The DREAM complex prevents repairs
Schumacher and his team explored why body cells do not have the same repair mechanisms as germ cells. In experiments with the nematode C. elegans, they found out that the DREAM protein complex limits the quantity of DNA repair mechanisms in body cells: the complex attaches to the DNA’s construction plans containing instructions for the repair mechanisms. This prevents them from being produced in large quantities. Germ cells, however, do not have the DREAM complex. Hence, they naturally produce large quantities of DNA repair mechanisms.

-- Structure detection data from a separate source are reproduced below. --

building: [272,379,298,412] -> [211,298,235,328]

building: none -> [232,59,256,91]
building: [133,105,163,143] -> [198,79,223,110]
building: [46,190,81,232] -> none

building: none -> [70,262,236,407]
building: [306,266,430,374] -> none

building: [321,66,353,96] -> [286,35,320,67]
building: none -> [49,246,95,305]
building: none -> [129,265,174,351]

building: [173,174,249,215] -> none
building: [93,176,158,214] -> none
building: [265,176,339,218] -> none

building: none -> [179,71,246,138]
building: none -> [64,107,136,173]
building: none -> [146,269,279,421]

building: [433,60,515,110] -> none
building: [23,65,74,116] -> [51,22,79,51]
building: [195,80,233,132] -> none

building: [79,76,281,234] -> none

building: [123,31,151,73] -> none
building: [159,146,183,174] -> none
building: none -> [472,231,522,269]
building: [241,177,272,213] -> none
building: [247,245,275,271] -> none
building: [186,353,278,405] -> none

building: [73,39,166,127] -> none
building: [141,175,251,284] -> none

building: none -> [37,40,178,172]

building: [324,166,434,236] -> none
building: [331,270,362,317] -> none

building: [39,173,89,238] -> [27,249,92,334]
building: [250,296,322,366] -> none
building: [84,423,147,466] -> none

Mammals also have a DREAM-complex
In further experiments with human cells in the laboratory (cell culture), the scientists showed that the DREAM complex functions in the same way in human cells. They were also able to override the DREAM complex with a pharmaceutical agent. “We were very pleased to see the same effect as we did in C. elegans. The human cells were much more resilient towards DNA damage after treatment,” said Arturo Bujarrabal, a postdoc in Schumacher’s team and lead author of the study. Treatment with the DREAM complex inhibitor also showed amazing effects in mice: The DNA in the retina of mice could be repaired and the function of the eye preserved. The test was carried out in mice that, like some patients, age prematurely and show a typical degeneration of the eye’s retina.
DNA-damage in space
Genome damage also plays a major role in manned spaceflight because of the extremely high radiation in space. A longer stay in space without improved DNA repair is hardly imaginable. Schumacher sums up: “Therapies that target and improve this newly discovered master regulator of DNA repair could reduce the risk of cancer because genes remain intact.” In addition, the risk of age-related diseases would be reduced because cells can only fulfil their function with an intact genome.
The study was carried out at the Institute for Genome Stability in Aging and Disease of the University of Cologne’s CECAD Cluster of Excellence in Aging Research.